PROBLEM STATEMENT → Give back an exact copy of the entries beneath, minus the pictures.

Dataset entries:
------

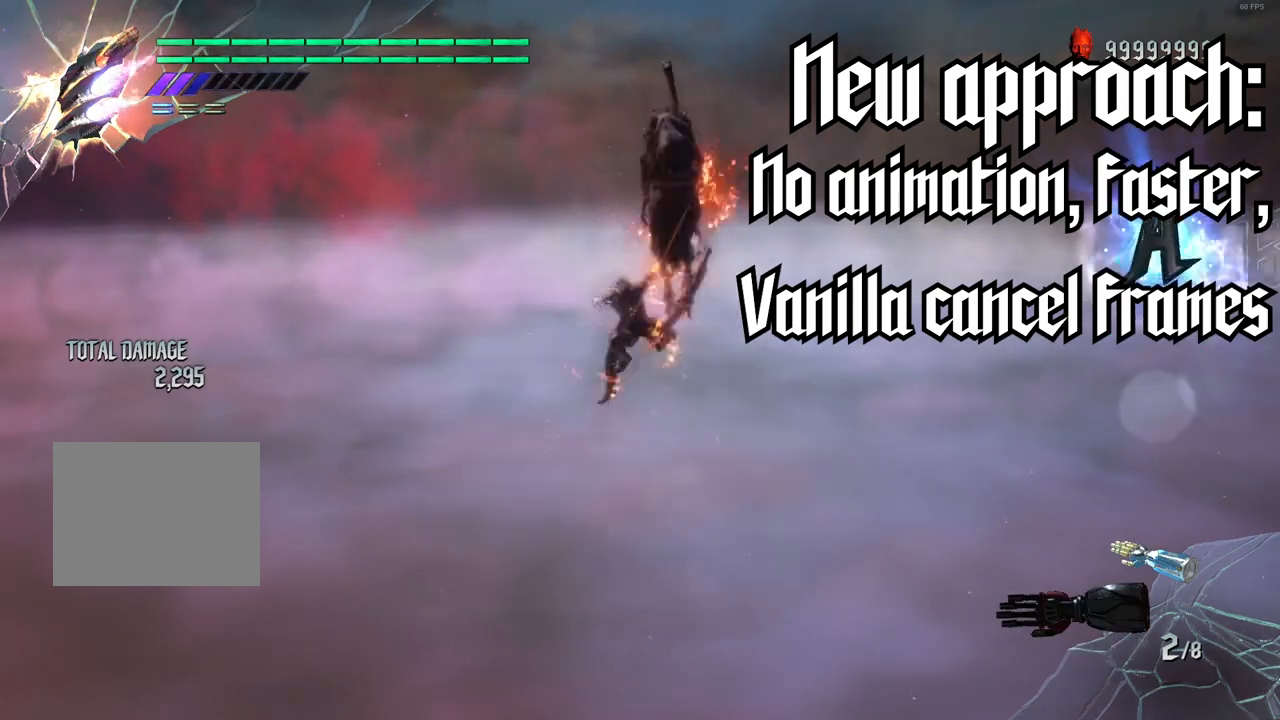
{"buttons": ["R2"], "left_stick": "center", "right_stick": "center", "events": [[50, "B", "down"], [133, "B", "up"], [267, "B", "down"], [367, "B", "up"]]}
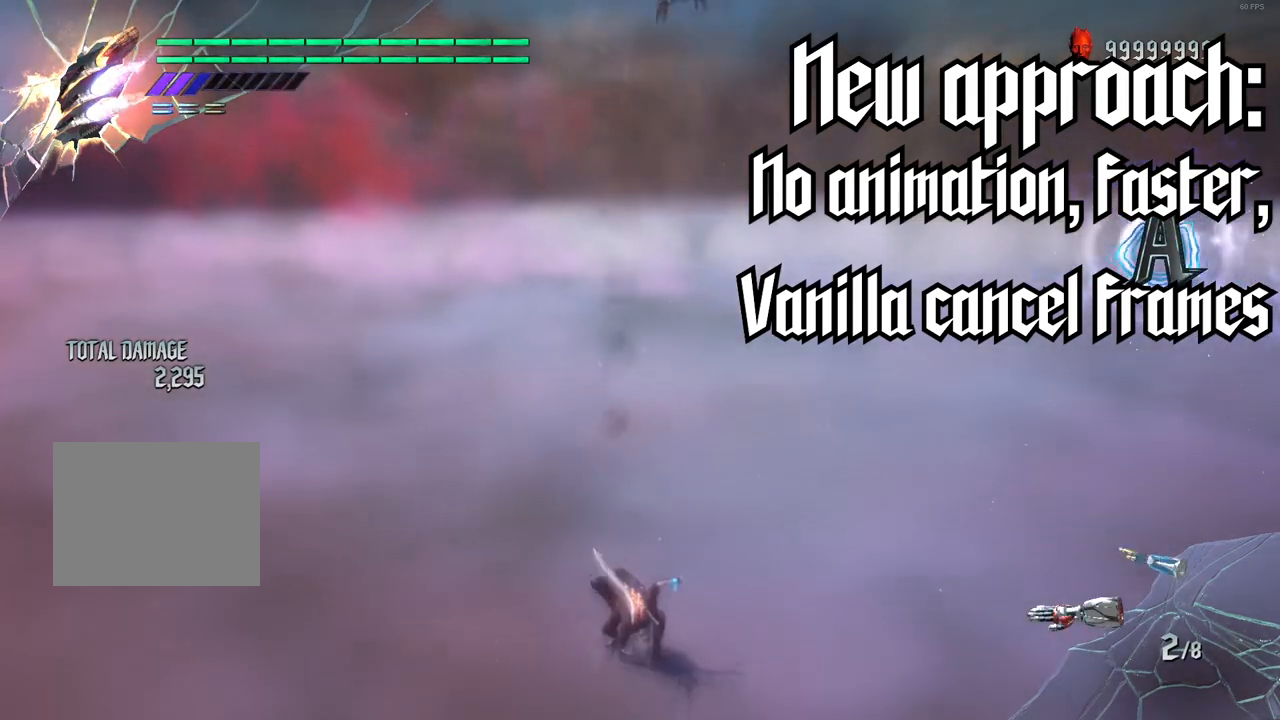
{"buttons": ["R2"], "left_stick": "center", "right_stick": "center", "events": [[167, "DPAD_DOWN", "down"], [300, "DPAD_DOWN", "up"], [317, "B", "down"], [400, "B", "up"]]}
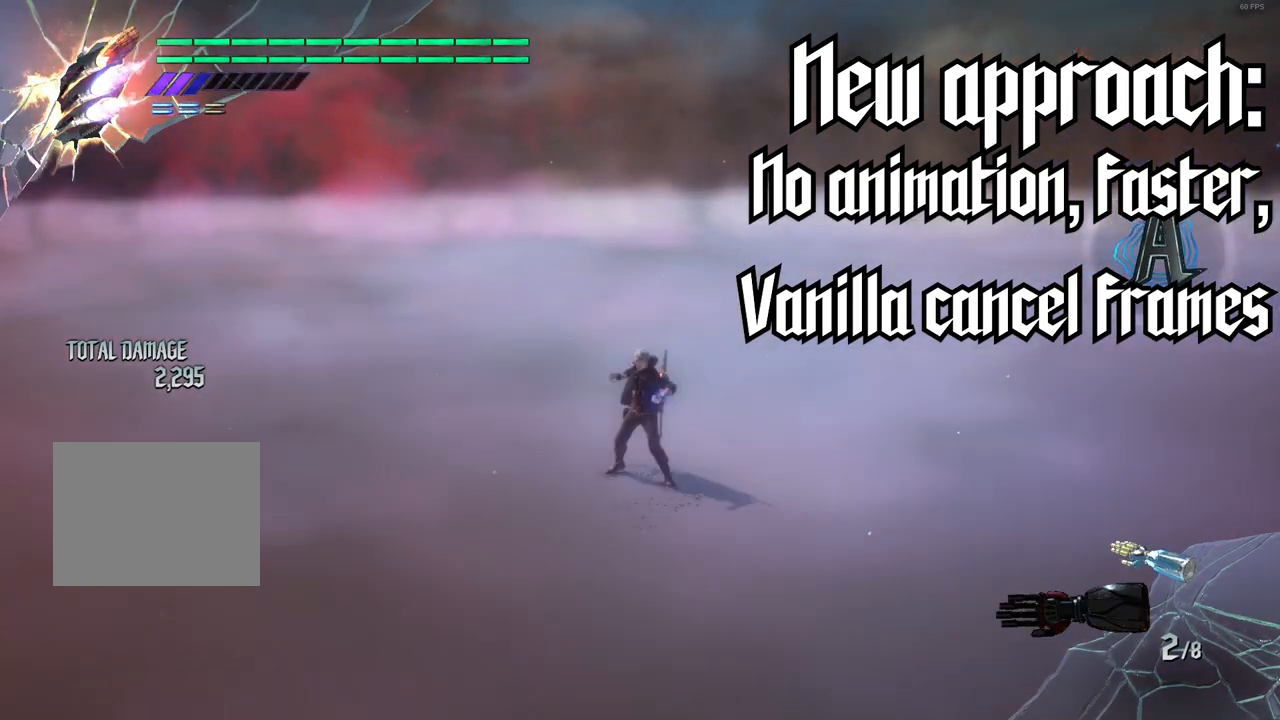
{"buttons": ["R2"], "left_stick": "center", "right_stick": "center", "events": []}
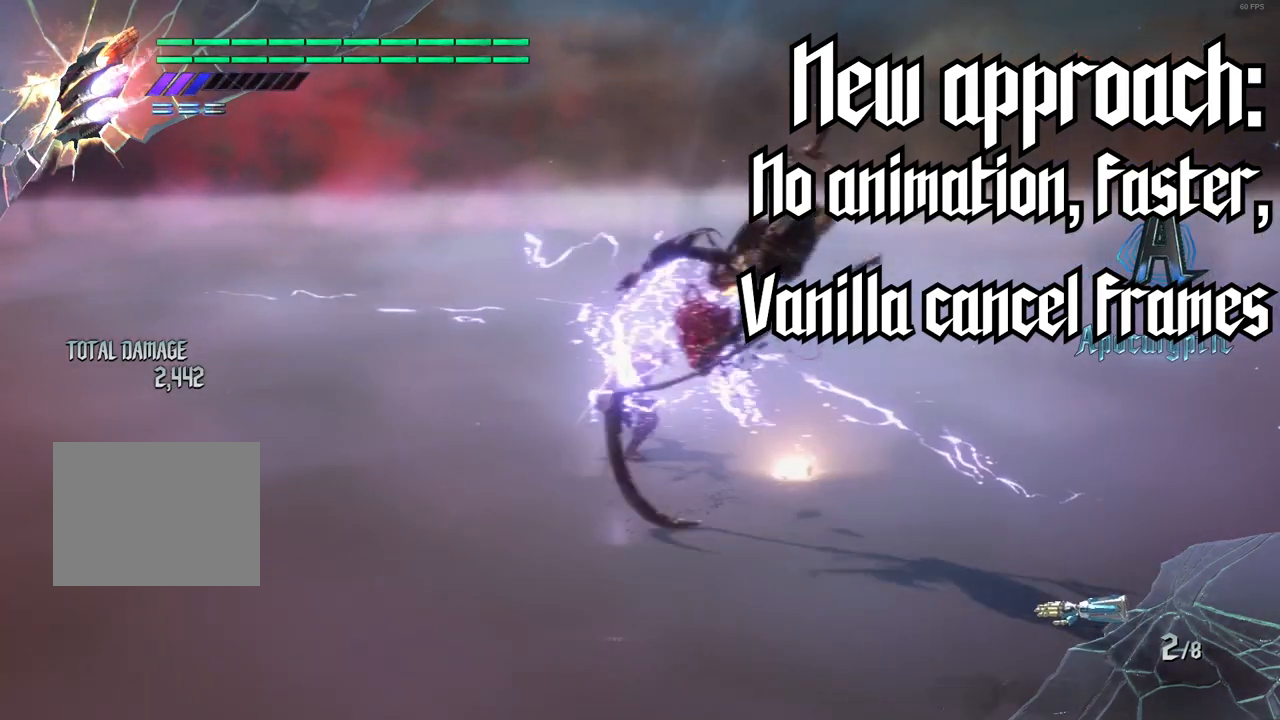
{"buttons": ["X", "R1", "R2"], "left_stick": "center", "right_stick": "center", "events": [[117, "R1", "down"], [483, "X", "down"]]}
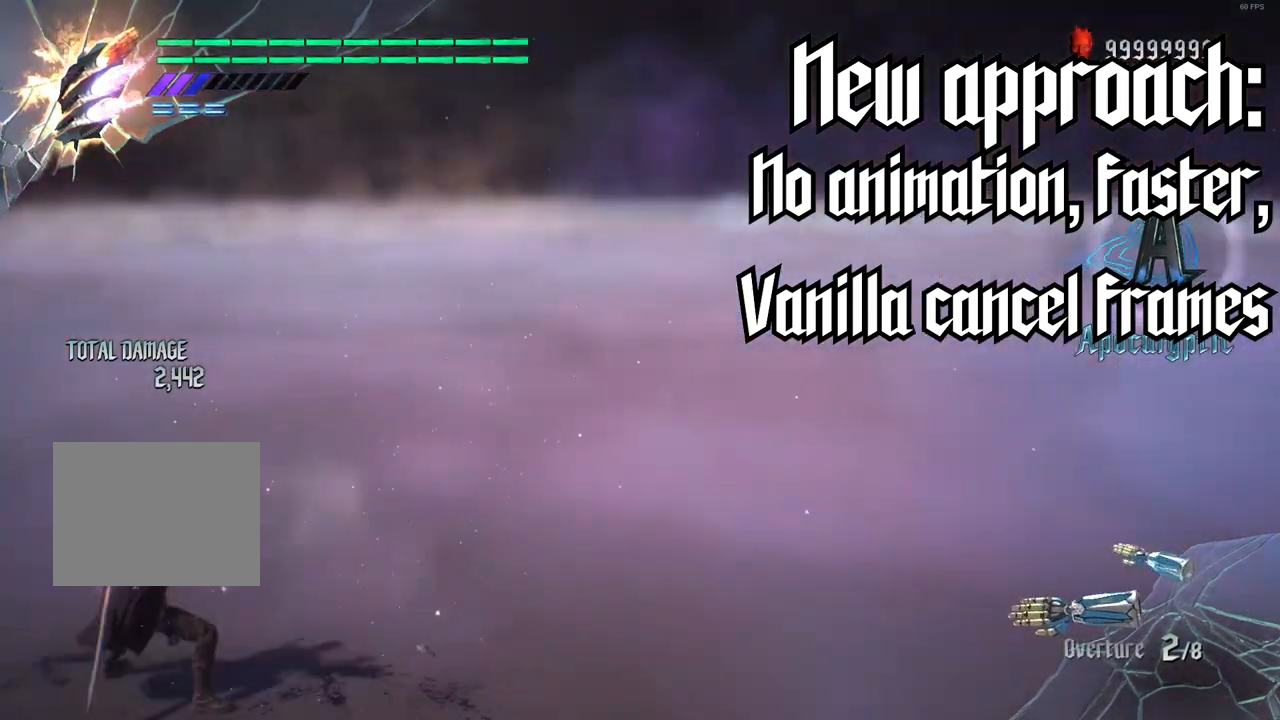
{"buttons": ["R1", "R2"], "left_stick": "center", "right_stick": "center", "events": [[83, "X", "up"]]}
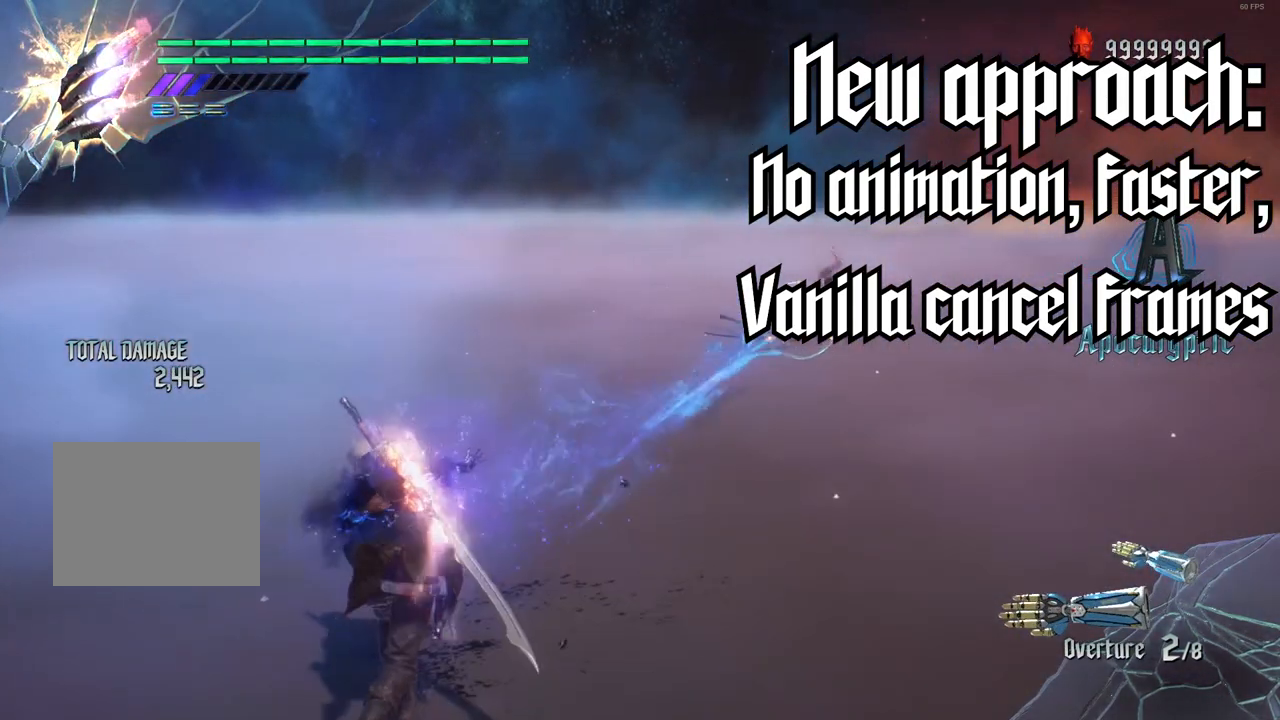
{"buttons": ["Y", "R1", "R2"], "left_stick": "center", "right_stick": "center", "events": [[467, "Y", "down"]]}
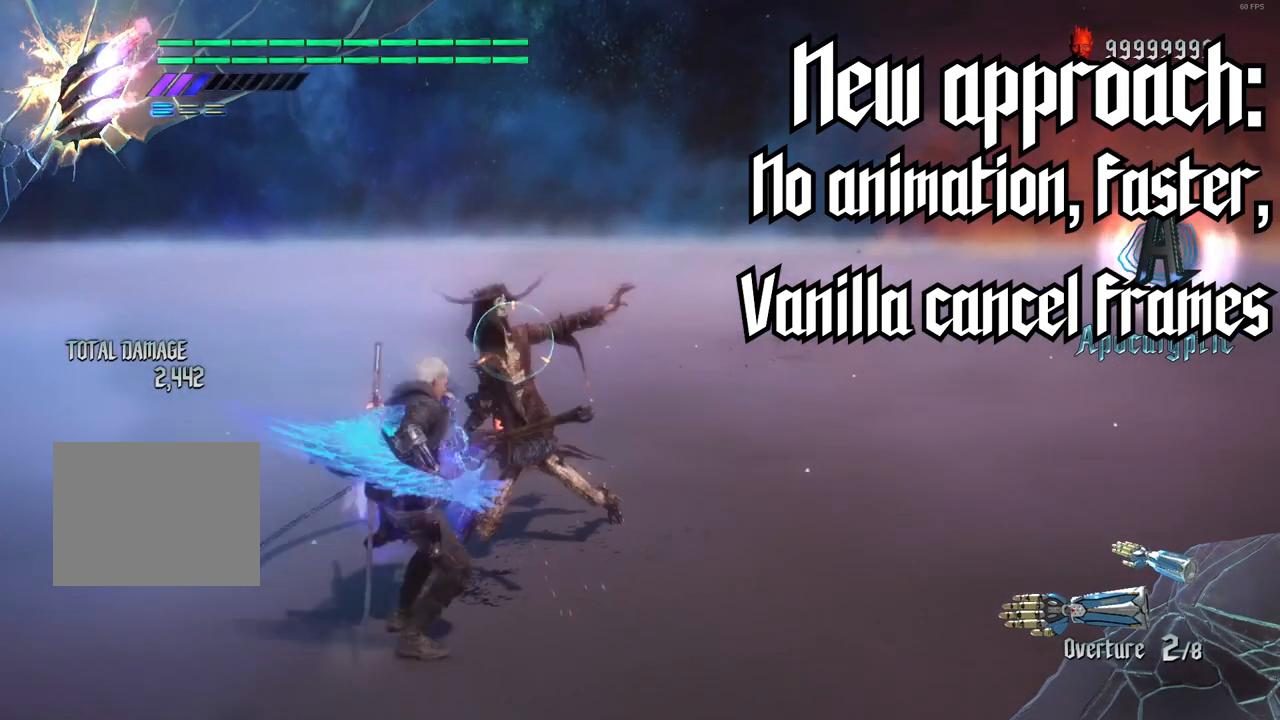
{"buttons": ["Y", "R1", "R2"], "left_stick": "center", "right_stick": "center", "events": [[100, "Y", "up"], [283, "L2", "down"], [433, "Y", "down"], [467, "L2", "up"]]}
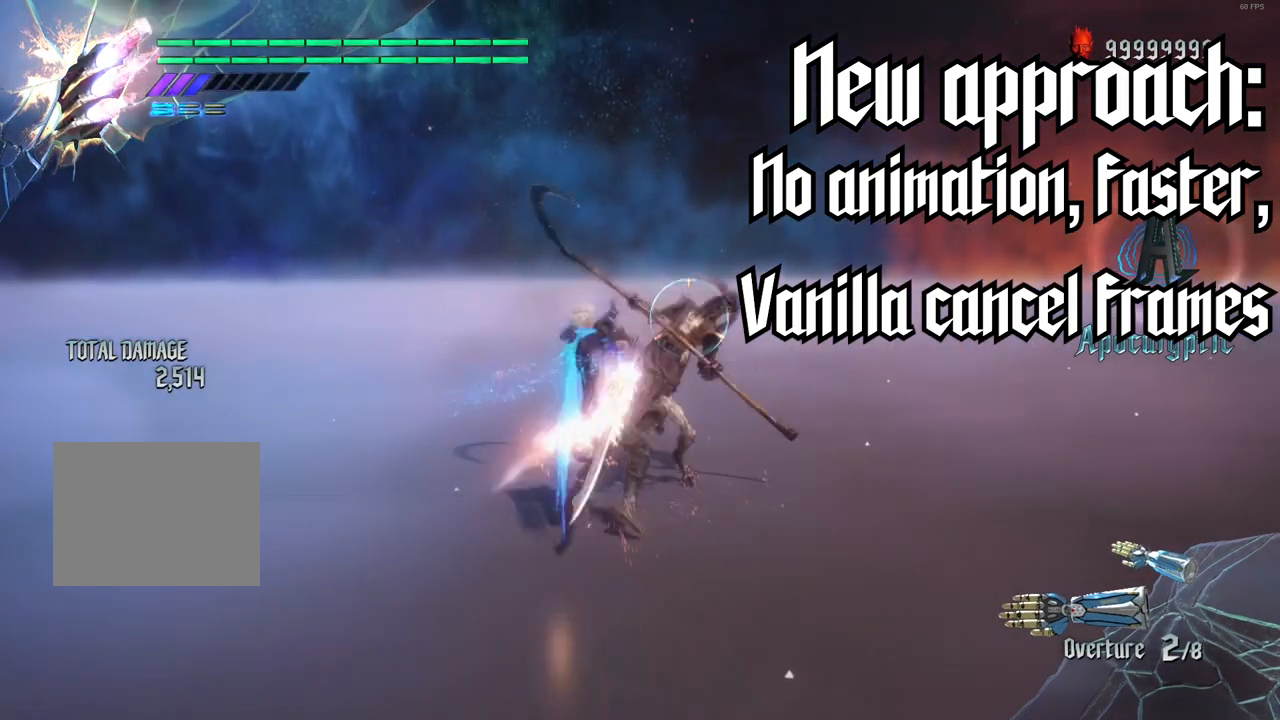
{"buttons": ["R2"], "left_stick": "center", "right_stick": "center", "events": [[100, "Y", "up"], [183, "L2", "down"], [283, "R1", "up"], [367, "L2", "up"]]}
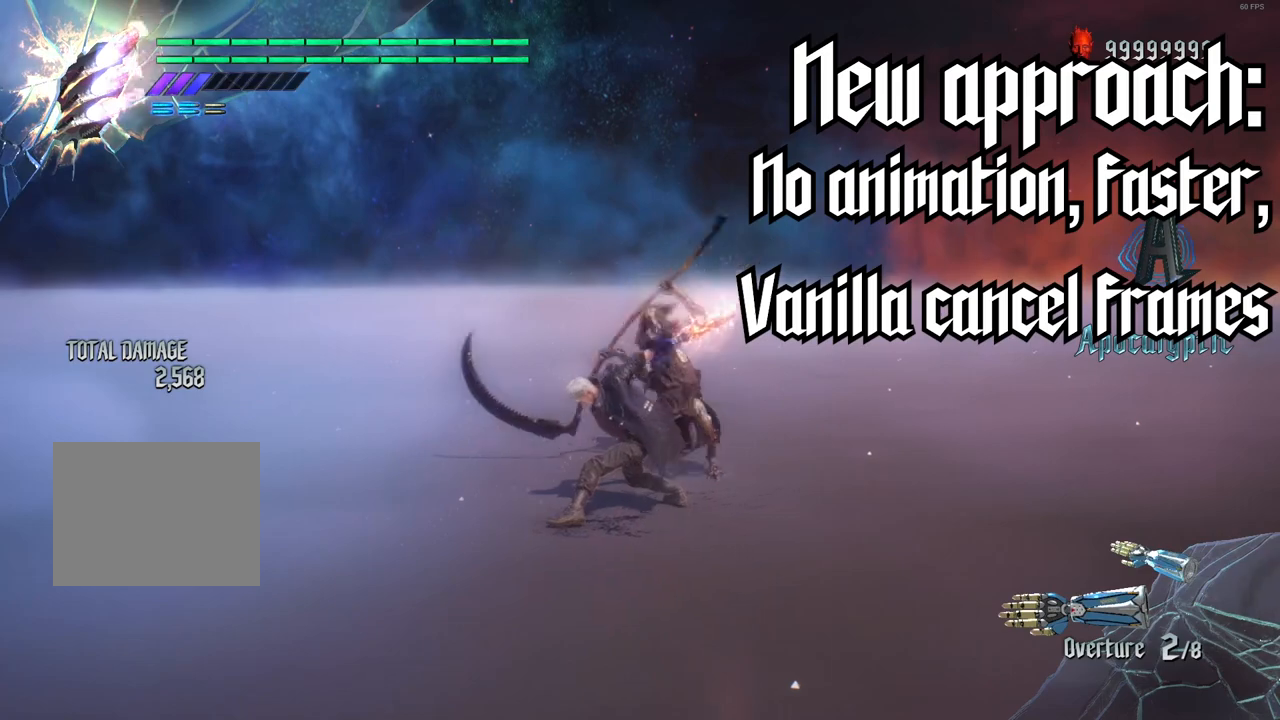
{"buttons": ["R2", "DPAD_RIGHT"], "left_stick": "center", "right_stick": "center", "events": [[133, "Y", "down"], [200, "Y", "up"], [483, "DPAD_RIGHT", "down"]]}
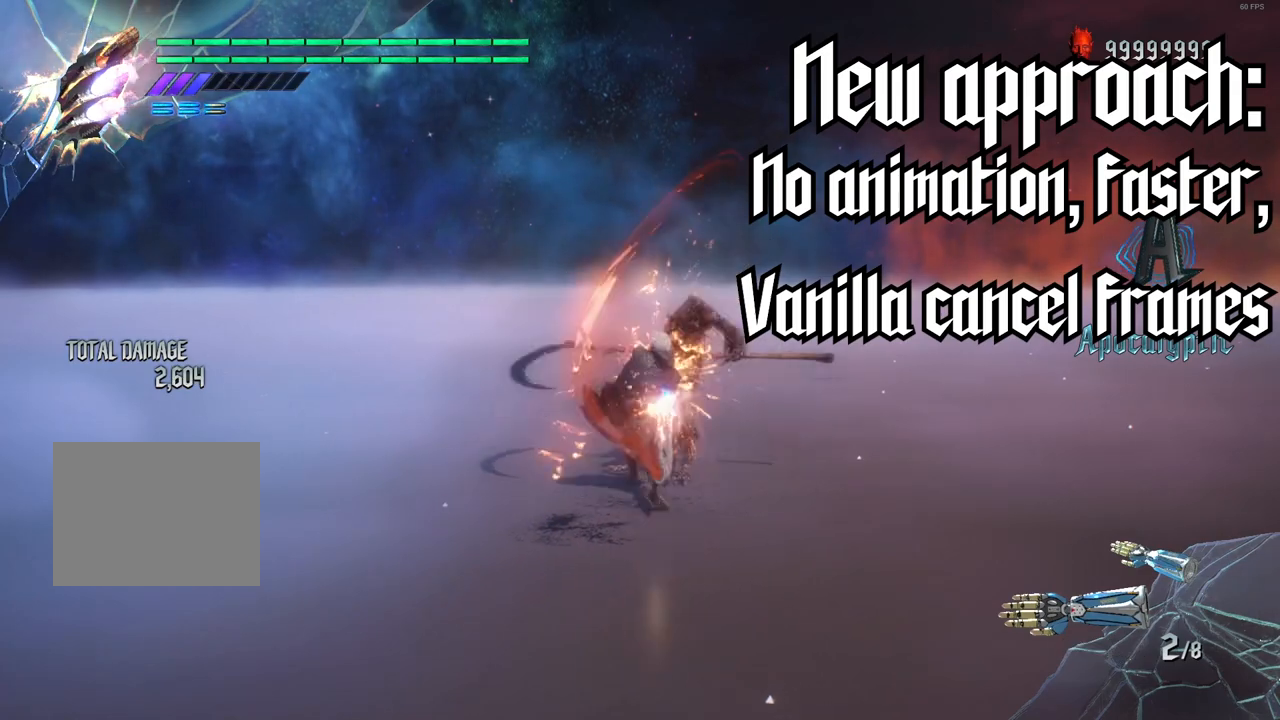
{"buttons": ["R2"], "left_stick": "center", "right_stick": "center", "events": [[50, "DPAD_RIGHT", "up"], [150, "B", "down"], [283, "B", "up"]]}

------

TASK ANSWER →
{"buttons": ["R2"], "left_stick": "center", "right_stick": "center", "events": [[50, "B", "down"], [133, "B", "up"], [267, "B", "down"], [367, "B", "up"]]}
{"buttons": ["R2"], "left_stick": "center", "right_stick": "center", "events": [[167, "DPAD_DOWN", "down"], [300, "DPAD_DOWN", "up"], [317, "B", "down"], [400, "B", "up"]]}
{"buttons": ["R2"], "left_stick": "center", "right_stick": "center", "events": []}
{"buttons": ["X", "R1", "R2"], "left_stick": "center", "right_stick": "center", "events": [[117, "R1", "down"], [483, "X", "down"]]}
{"buttons": ["R1", "R2"], "left_stick": "center", "right_stick": "center", "events": [[83, "X", "up"]]}
{"buttons": ["Y", "R1", "R2"], "left_stick": "center", "right_stick": "center", "events": [[467, "Y", "down"]]}
{"buttons": ["Y", "R1", "R2"], "left_stick": "center", "right_stick": "center", "events": [[100, "Y", "up"], [283, "L2", "down"], [433, "Y", "down"], [467, "L2", "up"]]}
{"buttons": ["R2"], "left_stick": "center", "right_stick": "center", "events": [[100, "Y", "up"], [183, "L2", "down"], [283, "R1", "up"], [367, "L2", "up"]]}
{"buttons": ["R2", "DPAD_RIGHT"], "left_stick": "center", "right_stick": "center", "events": [[133, "Y", "down"], [200, "Y", "up"], [483, "DPAD_RIGHT", "down"]]}
{"buttons": ["R2"], "left_stick": "center", "right_stick": "center", "events": [[50, "DPAD_RIGHT", "up"], [150, "B", "down"], [283, "B", "up"]]}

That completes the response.